**TEXT PASSAGE**
● ● ● ●

What is the Scrum framework?

  • A product owner creates a prioritized wish list called a product backlog.
  • During sprint planning, the team pulls a small chunk of tasks from wish list and sprint backlog, and decides how to implement those tasks
  • The team has a certain amount of time — a sprint (usually one to four weeks) — to complete its work, but it meets each day to assess its progress (daily Scrum).
  • Along the way, the ScrumMaster keeps the team focused on its goal.
  • At the end of the sprint, the work should be potentially ready to hand to a customer or show to a stakeholder.
  • The sprint ends with a sprint review and retrospective.
  • As the next sprint begins, the team chooses another chunk of the product backlog and begins working again.

Scrum relies on a self-organising, cross-functional team. The issues that are decided by the team as a whole. The team is cross-functional so that everyone necessary to take a feature from an idea to implementation is involved. These teams are supported by two specific individuals: a Scrum Master and a product owner. The ScrumMaster can be thought of as a guide for the team, helping team members use the Scrum framework to perform to their highest level. The product owner represents the business, customers or users and guides the team towards building the right product.

Scrum projects make progress in a series of sprints, which are time boxed iterations no more than a month long. At the start of a sprint, team members commit to delivering a number of features that were listed on the project’s product backlog. At the end of the sprint, these features are done--they are coded, tested, and integrated into the evolving product or system. At the end of the sprint, a sprint review is conducted during which the team demonstrates the new functionality to the product owner and other interested stakeholders who provide feedback that could influence the next sprint.

What is Product Backlog?

The Product Backlog is the master list of all functionality desired in the product. When using Scrum, it is not necessary to start a project with a lengthy, upfront effort to document all requirements. Typically, a Scrum team and its product owner begin by writing down everything they can think of easily. This is almost always more than enough for a first sprint. The Product Backlog is then allowed to grow and change as more is learned about the product and its customers.

Product backlog items can be technical tasks or more user-centric. The product backlog, an agile process, can also be expressed in the form of user stories, a technique similar to Extreme Programming.

● ● ● ●

**ASSIGNED TASK 1**
Answer these questions from the Scrum text.
(a) How long is a sprint usually?
(b) Whom does the product owner represent?
(c) What is the Product Backlog?
**ASSIGNED TASK 2**
Write the next part of the Scrum text, picking up after its final sentence.
The listing comes from a separate source.

**MATERIAL PROVIDED**

● ● ● ●

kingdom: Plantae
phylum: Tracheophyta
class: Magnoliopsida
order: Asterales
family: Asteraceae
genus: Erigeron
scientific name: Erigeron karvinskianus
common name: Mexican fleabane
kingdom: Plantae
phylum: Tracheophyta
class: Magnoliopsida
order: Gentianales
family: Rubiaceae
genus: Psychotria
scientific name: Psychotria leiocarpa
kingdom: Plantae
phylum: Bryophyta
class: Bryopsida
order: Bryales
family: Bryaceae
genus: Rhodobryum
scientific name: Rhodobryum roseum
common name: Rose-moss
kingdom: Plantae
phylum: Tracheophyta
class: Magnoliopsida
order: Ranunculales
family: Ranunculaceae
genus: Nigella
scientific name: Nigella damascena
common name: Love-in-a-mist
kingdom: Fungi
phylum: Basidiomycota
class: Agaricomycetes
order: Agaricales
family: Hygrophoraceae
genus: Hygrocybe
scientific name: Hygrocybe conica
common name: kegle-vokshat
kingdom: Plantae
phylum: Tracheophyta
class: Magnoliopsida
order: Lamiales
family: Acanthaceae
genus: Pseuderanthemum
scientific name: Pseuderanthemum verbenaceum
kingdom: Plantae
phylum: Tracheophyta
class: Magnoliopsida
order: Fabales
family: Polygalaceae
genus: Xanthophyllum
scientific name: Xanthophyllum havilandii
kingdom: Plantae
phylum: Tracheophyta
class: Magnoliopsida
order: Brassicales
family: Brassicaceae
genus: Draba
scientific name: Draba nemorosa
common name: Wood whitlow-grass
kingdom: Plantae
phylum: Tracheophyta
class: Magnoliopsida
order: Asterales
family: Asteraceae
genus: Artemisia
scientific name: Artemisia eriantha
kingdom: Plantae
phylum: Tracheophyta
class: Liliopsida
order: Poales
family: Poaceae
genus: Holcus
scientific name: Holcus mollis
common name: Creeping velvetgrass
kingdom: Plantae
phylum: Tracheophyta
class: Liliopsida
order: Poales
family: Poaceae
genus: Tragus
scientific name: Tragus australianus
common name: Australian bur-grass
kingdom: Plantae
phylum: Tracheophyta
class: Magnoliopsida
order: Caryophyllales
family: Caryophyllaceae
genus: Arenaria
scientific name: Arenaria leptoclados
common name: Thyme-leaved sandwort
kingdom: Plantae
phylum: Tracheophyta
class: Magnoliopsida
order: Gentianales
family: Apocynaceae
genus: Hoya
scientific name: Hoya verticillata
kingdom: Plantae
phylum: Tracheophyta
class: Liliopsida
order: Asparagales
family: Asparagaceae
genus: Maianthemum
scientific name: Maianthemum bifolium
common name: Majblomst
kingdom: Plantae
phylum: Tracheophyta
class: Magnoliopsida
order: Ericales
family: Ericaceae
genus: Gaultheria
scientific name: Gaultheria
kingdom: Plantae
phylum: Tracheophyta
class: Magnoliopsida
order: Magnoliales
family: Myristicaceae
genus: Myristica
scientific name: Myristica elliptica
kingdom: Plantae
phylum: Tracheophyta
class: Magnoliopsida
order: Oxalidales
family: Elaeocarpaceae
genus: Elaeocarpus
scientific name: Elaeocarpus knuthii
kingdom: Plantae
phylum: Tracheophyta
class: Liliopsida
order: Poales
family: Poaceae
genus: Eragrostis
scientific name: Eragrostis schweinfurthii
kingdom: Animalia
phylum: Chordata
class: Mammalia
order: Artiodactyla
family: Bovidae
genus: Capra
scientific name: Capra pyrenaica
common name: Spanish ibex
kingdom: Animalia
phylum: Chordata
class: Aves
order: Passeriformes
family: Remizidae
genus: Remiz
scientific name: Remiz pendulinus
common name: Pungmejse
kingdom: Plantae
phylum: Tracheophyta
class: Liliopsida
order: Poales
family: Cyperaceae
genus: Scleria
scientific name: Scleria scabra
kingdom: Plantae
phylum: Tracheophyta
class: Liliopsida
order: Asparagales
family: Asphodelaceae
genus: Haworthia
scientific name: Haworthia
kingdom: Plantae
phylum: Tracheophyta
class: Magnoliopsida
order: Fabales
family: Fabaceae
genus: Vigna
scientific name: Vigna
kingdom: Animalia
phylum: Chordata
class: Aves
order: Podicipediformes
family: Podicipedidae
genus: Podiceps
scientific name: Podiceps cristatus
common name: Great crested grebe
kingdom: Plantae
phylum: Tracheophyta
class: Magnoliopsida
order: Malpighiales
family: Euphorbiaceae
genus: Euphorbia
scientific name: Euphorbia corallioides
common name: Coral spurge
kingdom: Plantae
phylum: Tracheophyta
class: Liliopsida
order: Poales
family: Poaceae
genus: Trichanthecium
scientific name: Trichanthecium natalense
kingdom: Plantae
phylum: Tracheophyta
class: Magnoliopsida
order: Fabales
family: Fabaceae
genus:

● ● ● ●

**ANSWER BOX 1**
(a) One to four weeks.
(b) The business, customers or users.
(c) The master list of all functionality desired in the product.

**ANSWER BOX 2**
The product owner shows up at the sprint planning meeting with the prioritised product backlog and describes the top items to the team. The team then determines which items they can complete during the coming sprint. The team then moves items from the Product Backlog to the Sprint Backlog. In doing so they expand each Product Backlog item into one or more Sprint Backlog tasks so they can more effectively share work during the Sprint. Conceptually, the team starts at the top of the prioritised Product Backlog list and draws a line after the lowest, of the high priority items they feel they can complete.

What is Sprint Review?

At the end of each sprint, a sprint review meeting is held. During this meeting the Scrum team shows what they accomplished during the sprint. Typically this takes the form of a demo of the new features.

The sprint review meeting is intentionally kept very informal, typically with rules forbidding the use of PowerPoint slides and allowing no more than two hours of preparation time for the meeting. A sprint review meeting should not become a distraction or significant detour for the team; rather, it should be a natural result of the sprint.

How does SCRUM Methodology benefit the web industry?

  • Agile scrum helps the company in saving time and money.The overhead costs in terms of process and management is minimal.
  • Scrum methodology develops mutual trust within members of the team.
  • Scrum methodology is very useful where the business requirements documentation is hard to quantify at the beginning of the project
  • It is a controlled method which insists on frequent updating of the progress in work through regular meetings.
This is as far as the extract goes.